Il delitto di rimozione di cautele contro infortuni sul lavoro è un delitto, doloso e volontario, il cui pericolo consiste nel verificarsi dell’infortunio in conseguenza della rimozione. Peraltro mentre il reato penale è punito soltanto se volontario (vale a dire doloso), la fattispecie prevista dal codice della strada, essendo sanzionata solo in via amministrativa, può essere punita sia a titolo di dolo che di colpa.
Anche i destinatari e le condotte delle due disposizioni sono diversi, in quanto l’art. 437 cod. pen. punisce chi «omette di collocare impianti, apparecchi o segnali destinati a prevenire disastri o infortuni sul lavoro, ovvero li rimuove o li danneggia», mentre l’art. 179 c.d.s. solo chi «circola» o «il titolare della licenza o dell’autorizzazione al trasporto che mette in circolazione» un veicolo sprovvisto di cronotachigrafo o con «cronotachigrafo manomesso oppure non funzionante», punendoli anche se non sono autori della manomissione, a differenza della norma penale.

Sulla base di questi e altri argomenti la Cassazione ha giudicata errata la conclusione a cui era giunto il Tribunale di Milano, che con sentenza del 19 novembre 2015 aveva dichiarato esattamente l’opposto. Di fronte cioè alla denuncia di alcuni ex autisti di una società di autotrasporto che impone l’uso delle calamite ai suoi dipendenti, il Tribunale penale sosteneva che il fatto non è previsto dalla legge come reato. Nel senso che il disegno criminoso dell’azienda era assolutamente provato, anche tramite strumentazioni GPS, che avevano consentito di verificare varie incongruenze tra i periodi di riposo segnati nelle stampate del cronotachigrafo rispetto agli effettivi spostamenti del mezzo rinvenibili dall’analisi dello storico GPS, comprovando, pertanto, la manomissione dei rilevatori a bordo dei camion. Ma il giudice non riteneva di dover applicare la norma penale, quanto piuttosto quella del codice della strada.
Cosa vuol dire tutto questo? Molto, per certi versi moltissimo, perché mette un po’ di chiarezza in materia. In Italia infatti esistono molti distretti di polizia stradale che, di fronte a manomissioni del tachigrafo, ipotizzano la commissione di un reato penale e trasmettono gli atti al giudice. Ma spesso poi queste denunce non trovano seguito e i giudici decidono di non rinviare a giudizio gli interessati, proprio sulla base del principio di specialità che abbiamo ricordato.

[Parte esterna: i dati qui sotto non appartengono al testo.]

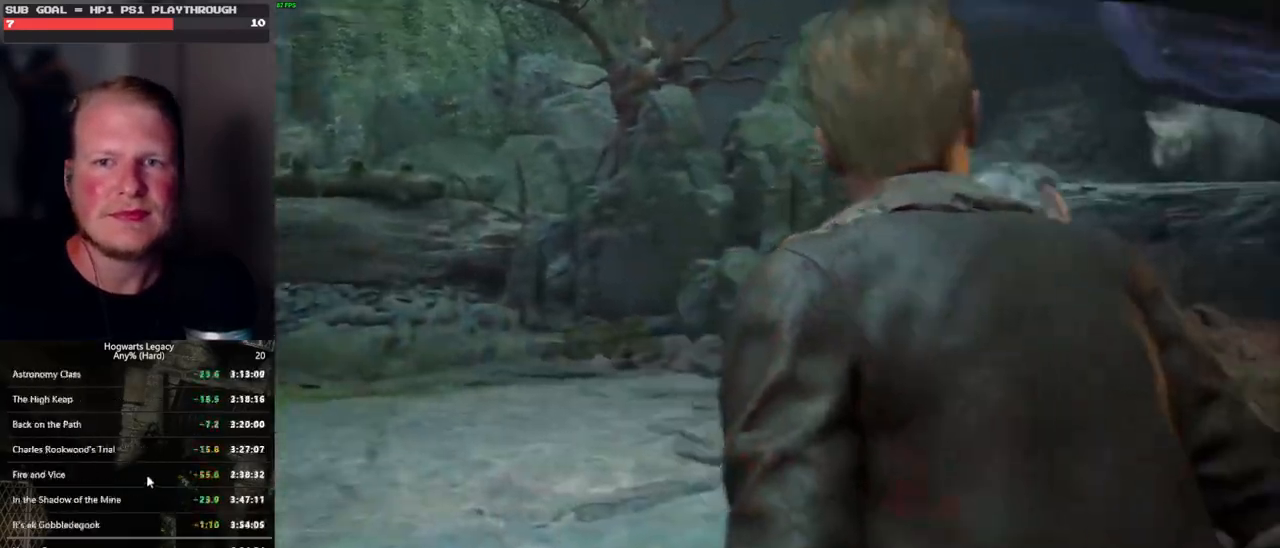
{"keys": [], "mouse": ["wheel"], "events": [[17, "mouse_wheel", "down"], [33, "mouse_wheel", "up"], [100, "mouse_wheel", "down"], [117, "mouse_wheel", "up"], [400, "mouse_wheel", "down"], [417, "mouse_wheel", "up"], [433, "mouse_wheel", "down"]]}
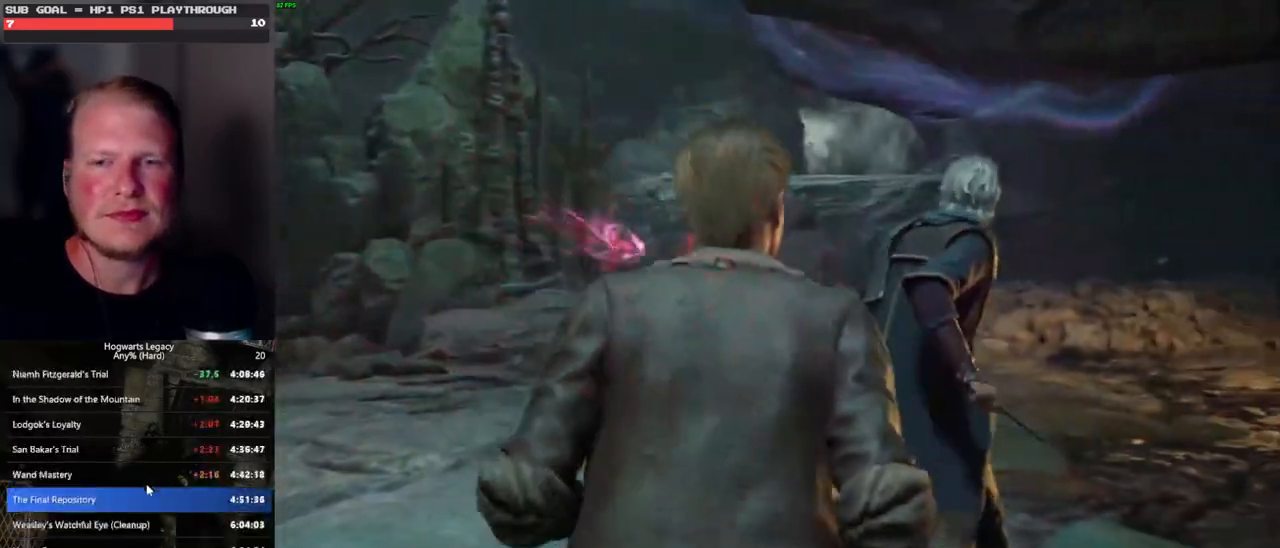
{"keys": [], "mouse": [], "events": [[83, "mouse_wheel", "up"], [250, "mouse_wheel", "down"], [267, "mouse_wheel", "up"], [283, "mouse_wheel", "down"], [383, "mouse_wheel", "up"]]}
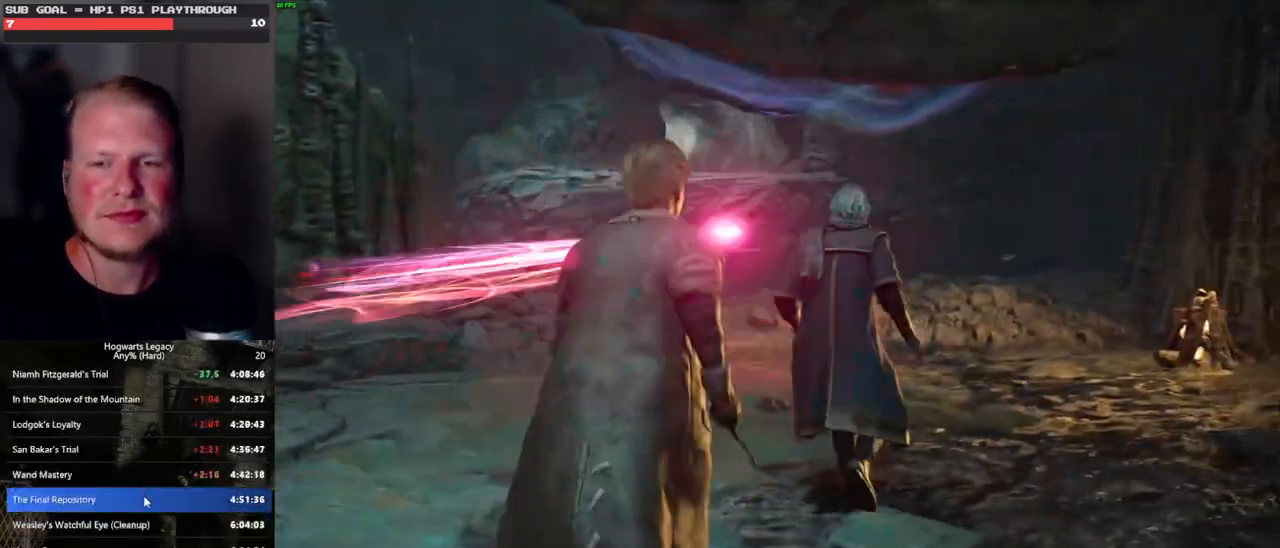
{"keys": [], "mouse": [], "events": []}
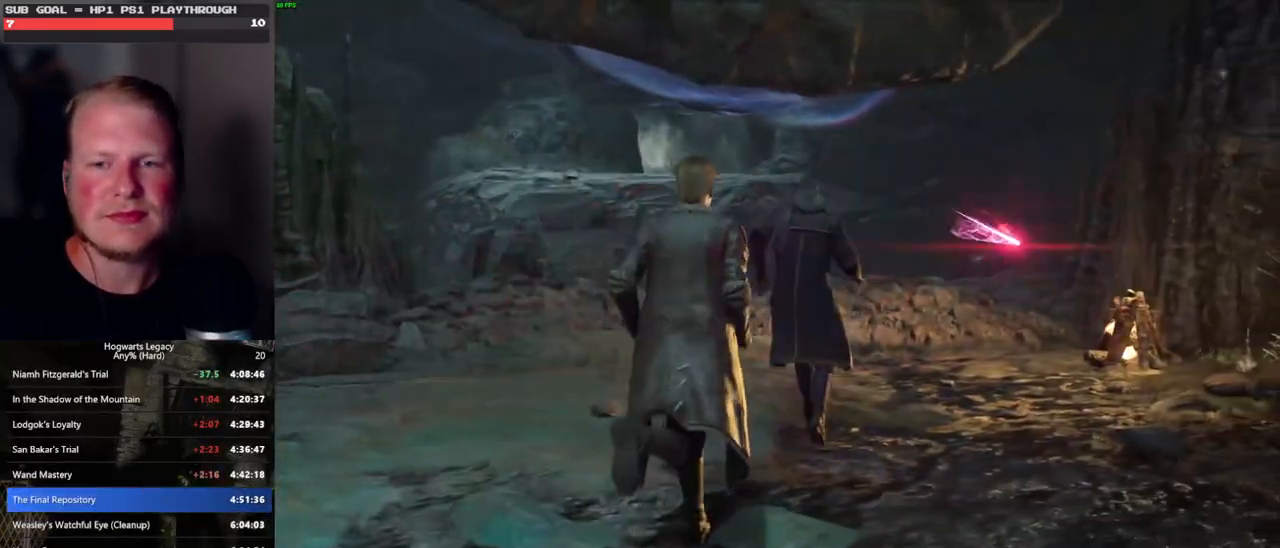
{"keys": [], "mouse": [], "events": []}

Il fatto che adesso la Cassazione indica una diversa interpretazione sicuramente costituisce un precedente importante, al quale altri tribunali possono adeguarsi. «Possono», non debbono, perché nel nostro ordinamento, contrariamente a quelli di common law (anglosassoni in genere) il precedente non costituisce una fonte primaria. Insomma, non è di per sé una legge. È un’indicazione, ma per essere certi che tutti i tribunali poi si adeguino ci vorrebbe un’apposita legge. Anche se è certo comunque che in tanti lo faranno ugualmente.